Apart from highlighting the incredible overload at the country’s premier medical institution, the fact that Kishore chose AIIMS Delhi, instead of the new one in Rishikesh much closer to his home, underlines another disturbing fact: none of the six new AIIMS across the country inspire confidence among the people they are meant to serve.

Conceding that the six new hospitals- first conceived in 2006 -- have failed to ease the pressure on the one in Delhi, a senior official in the Union health and family welfare ministry that Delhi blamed acute faculty shortage, resource crunch and infrastructural deficiencies for the problem. "After setting up of six regional AIIMS at Patna, Bhopal, Raipur, Jodhpur, Rishikesh and Bhubhaneshwar, the government had hoped those needing super-specialist health care would benefit from these centres, however that has not been the case," the official said.

"There are two reasons: one, not even one of the new AIIMS have even half of the 305 faculty strength, and the pace of providing proper infrastructure, supporting staff and required equipment has been too slow," remarked a senior doctor at AIIMS, Rishikesh.

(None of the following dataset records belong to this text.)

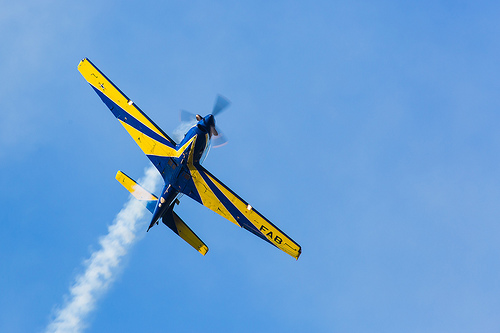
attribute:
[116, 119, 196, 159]
stripe — yellow 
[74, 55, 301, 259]
plane — blue and yellow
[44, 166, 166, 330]
clouds — white 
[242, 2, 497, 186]
clouds — white 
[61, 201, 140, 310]
clouds — white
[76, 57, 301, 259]
airplane — blue, yellow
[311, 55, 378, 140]
clouds — whtie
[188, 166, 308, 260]
stripe — yellow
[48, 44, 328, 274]
plane — blue and yellow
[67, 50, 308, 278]
airplane — blue and yellow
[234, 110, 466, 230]
clouds — white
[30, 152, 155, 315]
clouds — white 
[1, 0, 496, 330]
sky — blue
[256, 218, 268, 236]
letter — black 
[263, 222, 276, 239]
letter — black 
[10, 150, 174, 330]
clouds — white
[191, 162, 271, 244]
stripe — blue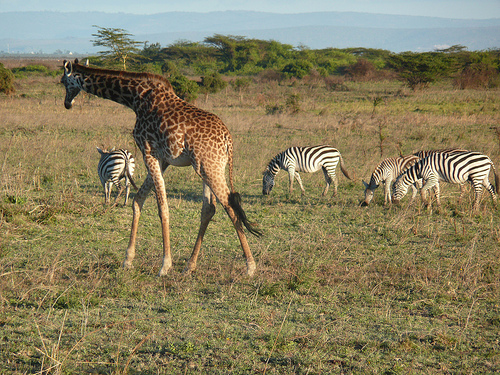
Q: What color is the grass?
A: Green.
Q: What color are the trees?
A: Green.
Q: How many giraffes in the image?
A: One.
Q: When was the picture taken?
A: Daytime.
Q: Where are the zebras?
A: Behind the giraffe.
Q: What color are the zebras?
A: Black and white.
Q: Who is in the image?
A: Zebras and a giraffe.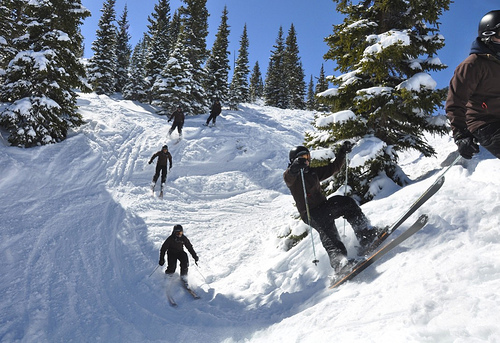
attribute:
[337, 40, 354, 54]
leaf — IS GREEN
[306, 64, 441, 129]
leaf — IS GREEN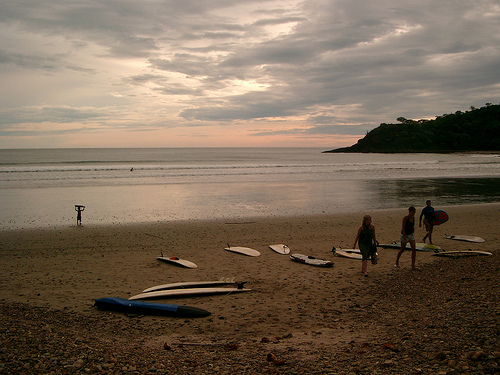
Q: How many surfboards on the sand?
A: Twelve.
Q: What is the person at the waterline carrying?
A: A surfboard.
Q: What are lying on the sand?
A: Surfboards.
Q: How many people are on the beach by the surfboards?
A: Three.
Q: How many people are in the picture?
A: Five.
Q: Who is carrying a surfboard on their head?
A: The person at the waterline.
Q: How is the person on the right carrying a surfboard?
A: Under the arm.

Earlier this year, while announcing setting up of 13 more AIIMS, including two at Jammu and Kashmir and one each at Gorakhpur, Assam and Bhatinda, health minister J P Nadda had admitted in the Lok Sabha that the new hospitals have remained poor cousins of AIIMS, Delhi, which gets thousands of patients every day even from states where a new AIIMS has been opened.

Public health specialists believe this pathetic state of affairs is mostly due to faulty health policies adopted by successive governments.

"Instead of strengthening primary and secondary care health facilities the governments have been announcing tertiary care centres but they should realise that it's not easy to build institutions like AIIMS, Delhi overnight," said Oommen John, a senior research fellow and internal medicine specialist at The George Institute For Global Health. "For instance, can our politicians go to other AIIMS like institutions for organ-transplants?" he asked, hinting at finance minister Arun Jaitley's recent kidney transplant at AIIMS, Delhi.

Anant Bhan, a researcher in global health, said that merely calling an institute as "AIIMS" did not guarantee that it would be regarded in the same light as the one in Delhi. "AIIMS, Delhi over the decades has earned a name for itself due to quality and affordability, but the newer centres have challenges that need to be overcome," he stressed.